Adam's equity theory
3.4. 4 Equity Theory
Adams 's (1965) equity theory is another form of motivation. In this model, like in expectancy theory, people are viewed as having thoughts, feeling, and opinions that affect their work. He also proposes that the social comparison process begins with the individual's assessment of what he or she need to puts into the job relative to what is received from it. That is, the person develops a cognitive ratio composed of the inputs to the job and the return (output) from it.
- Typically, inputs are consider as an effort, loyalty, hard work, commitment, skill, ability, adaptability, flexibility, tolerance, determination, heart and soul, enthusiasm, trust in our boss and superiors, support of colleagues and subordinates, personal sacrifice, etc.
- The outputs typically are define as financial rewards, for example pay salary, expenses, perks, benefits, pension arrangements, bonus and commission - plus intangibles - recognition, reputation, praise and thanks, interest, responsibility, stimulus, travel, training, development, sense of achievement and advancement, promotion, etc.
According to Adams (1965), people who feel that there is fairness between inputs and outputs. T he output/input(O/I) ratio denotes the proportion of job inputs (I) to job outputs (O), and it expresses to the extent to which of the exchange is felt to be appropriate. People feel it will be fair if the exchange of the output is seen to be as equal as the input. When outputs are greater than inputs, people know they are overpaid, and conversely, when outputs are less than inputs, people feel underpaid. In a second phase of the process, people engage in social comparison. They begin by assessing the O/I ratios of others at work. Then, the person compares their self-ratio with the ratios of other significant persons.
188.8.131.52 Discussions on Equity Theory
Equity theory has been used as a guide for paying and motivation, particularly in terms of changes in the quality and quantity of performance. Reviewers of the research have reported that the predicted effects of underpayment on performance are well supported (Campbell and Pritchard, 1976; Goodman and Friedman, 1971). Decreased production among underpaid hourly subjects has been observed as predicted (Pritchard, Dunnette, and Jorgenson, 1972). Increased production coupled with decreased work quality among underpaid piece rate subjects also has been observed (Lawler and O'Gara, 1967).
3.4.6 Goal-setting Therory
Like equity and expectancy theories, goal-setting theory is consider as a process theory. Locke (1968) initiated the original work on this theory. The theory identifies the contents of the motivational structure, but the greater emphasis is on the process of motivation.
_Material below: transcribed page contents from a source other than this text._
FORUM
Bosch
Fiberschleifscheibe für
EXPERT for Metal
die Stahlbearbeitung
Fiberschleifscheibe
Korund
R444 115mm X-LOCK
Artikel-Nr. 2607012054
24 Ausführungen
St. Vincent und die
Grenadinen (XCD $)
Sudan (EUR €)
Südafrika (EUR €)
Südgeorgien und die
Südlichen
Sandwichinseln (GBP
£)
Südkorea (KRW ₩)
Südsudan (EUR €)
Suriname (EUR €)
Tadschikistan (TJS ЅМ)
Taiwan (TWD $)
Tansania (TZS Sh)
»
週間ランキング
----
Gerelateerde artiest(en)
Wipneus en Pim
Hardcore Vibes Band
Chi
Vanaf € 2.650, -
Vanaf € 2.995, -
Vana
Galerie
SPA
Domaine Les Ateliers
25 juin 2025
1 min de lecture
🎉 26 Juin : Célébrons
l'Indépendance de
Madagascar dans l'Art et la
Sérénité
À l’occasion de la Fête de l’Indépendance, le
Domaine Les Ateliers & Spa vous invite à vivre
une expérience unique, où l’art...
Goals are the central feature of the motivational structure. His studies resulted in three main conclusions:
- More difficult goals result in higher levels of performance than easy goals. This is the first conclusion. The outcomes of a series of experiments showed that “although subjects with very hard goals reached their goals far less often than subjects with very easy goals, the former consistently performed at a higher level than the latter” (Lock, 1968).
- Specific goals produce higher levels of performance than general goals (e.g. ‘Do your best!') Locke suggests that one of the features of specific, hard goals is that they prolong effort during the latter portions of long work sessions (Locke, 1968). Locke also reported on a study by Meyer, Kay and French (1965) into goal-setting during appraisal interviews. They found that the tasks that were translated into specific goals resulted in greater performance outcomes than tasks that were not.
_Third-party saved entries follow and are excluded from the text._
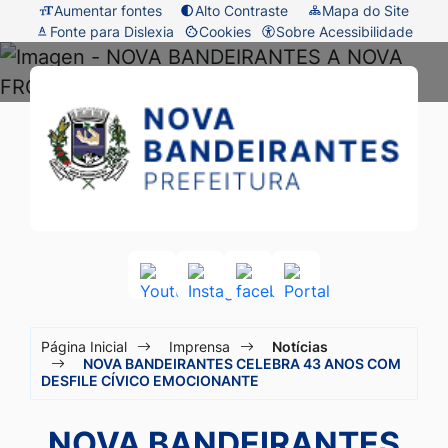
Seção
Ir
Aumentar fontes
Alto Contraste
Mapa do Site
Fonte para Dislexia
Cookies
Sobre Acessibilidade
de
para
Abrir
atalhos
o
preferências
Prefeitura
Seção
e
conteúdo
de
do
de
links
[alt+1]
cookies
menu
Nova
de
Ir
principal
acessibilidade
para
Bandeirantes
o
-
menu
MT
[alt+2]
Acessar
Acessar
Acessar
Acessar
a
a
a
a
Ir
Seção
Rede
Rede
Rede
Rede
para
Página Inicial
Imprensa
Notícias
Social
Social
Social
Social
do
NOVA BANDEIRANTES CELEBRA 43 ANOS COM
a
Youtube
Instagram
facebook
Portal
DESFILE CÍVICO EMOCIONANTE
menu
busca
principal
[alt+3]
NOVA BANDEIRANTES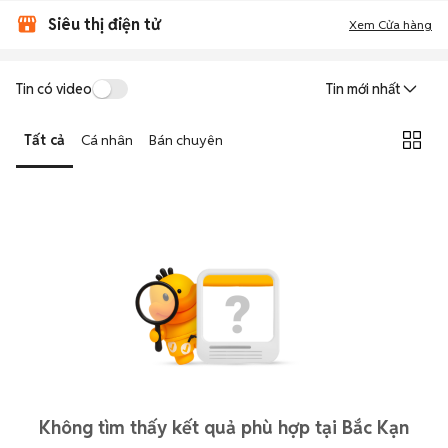
Siêu thị điện tử
Xem Cửa hàng
Tin có video
Tin mới nhất
Tất cả
Cá nhân
Bán chuyên
Không tìm thấy kết quả phù hợp tại Bắc Kạn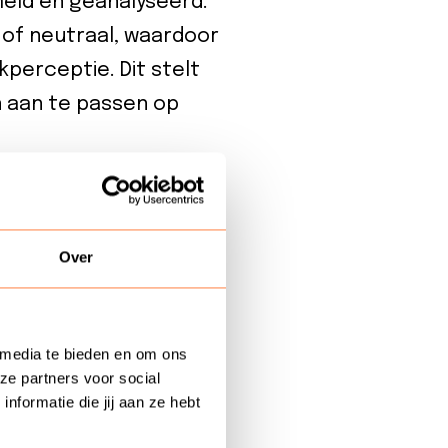
meld en geanalyseerd.
 of neutraal, waardoor
kperceptie. Dit stelt
n aan te passen op
Over
or real-time
feedback van klanten
 overwegend negatief
 media te bieden en om ons
n of te verwijderen,
ze partners voor social
formatie die jij aan ze hebt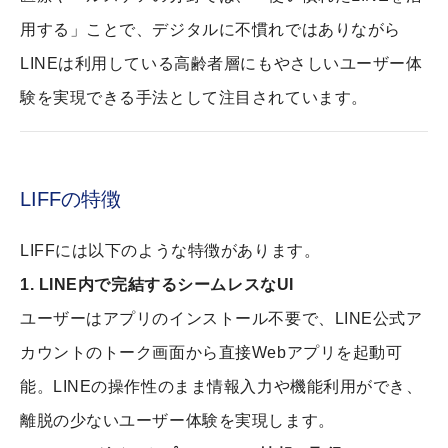
用する」ことで、デジタルに不慣れではありながら
LINEは利用している高齢者層にもやさしいユーザー体
験を実現できる手法として注目されています。
LIFFの特徴
LIFFには以下のような特徴があります。
1. LINE内で完結するシームレスなUI
ユーザーはアプリのインストール不要で、LINE公式ア
カウントのトーク画面から直接Webアプリを起動可
能。LINEの操作性のまま情報入力や機能利用ができ、
離脱の少ないユーザー体験を実現します。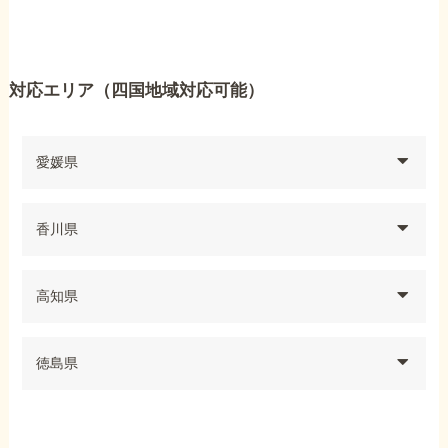
対応エリア（四国地域対応可能）
愛媛県
香川県
高知県
徳島県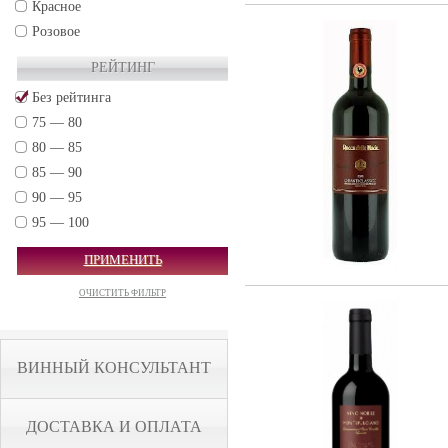
Красное
Розовое
РЕЙТИНГ
Без рейтинга
75 — 80
80 — 85
85 — 90
90 — 95
95 — 100
ПРИМЕНИТЬ
ОЧИСТИТЬ ФИЛЬТР
ВИННЫЙ КОНСУЛЬТАНТ
ДОСТАВКА И ОПЛАТА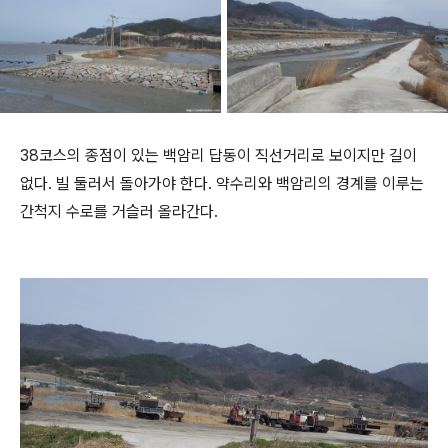
38코스의 종점이 있는 백암리 답동이 직선거리로 보이지만 길이
없다. 빌 둘러서 돌아가야 한다. 약수리와 백암리의 경계를 이루는
간척지 수로를 거슬러 올라간다.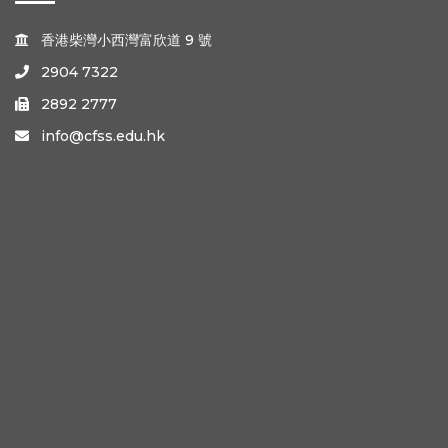
香港柴灣小西灣富欣道 9 號

2904 7322

2892 2777

info@cfss.edu.hk

Behavioural intentions influence the choices people make. This is the final conclusion. Behavioural intention was defined as “the intention to make a certain task choice or to respond in a certain way” (Locke, 1968). In other words, Locke concluded that the level of difficulty of a chosen goal depended on what the person undertaking the task was aiming to achieve.
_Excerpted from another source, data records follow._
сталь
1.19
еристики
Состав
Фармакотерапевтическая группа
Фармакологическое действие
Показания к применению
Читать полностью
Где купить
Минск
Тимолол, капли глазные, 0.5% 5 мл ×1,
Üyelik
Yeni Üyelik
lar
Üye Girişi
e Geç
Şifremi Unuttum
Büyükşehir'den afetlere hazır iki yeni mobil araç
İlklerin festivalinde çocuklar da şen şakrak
184.108.40.206 Discussions on Goal-setting Theory
Goal-setting theory is useful to many managers because much of people management is specifically about performance against goals. It is also a theory that human resource professionals are likely to be familiar with because it is often focus on objectives.
Although the Goal-setting theory specifically states that goals have to be considered valid for them to be motivating, the theory does not cover the issue of goal commitment according to Hollyforde and Whiddett (2002). People's commitment to a goal is an obviously key to anticipating their motivation to succeed at it. Carroll and Tosi (1973) reported that the self-esteem seems to be an important factor here. For example, managers with high self-esteem reported they were more persistent in meeting their goals than those managers with low self-esteem.
In general, Goal-setting theory is a theory that has great relevance for managers. The three conclusions of the theory that suggest that the most motivating goals are not only specific but also challenging must ring true for many managers.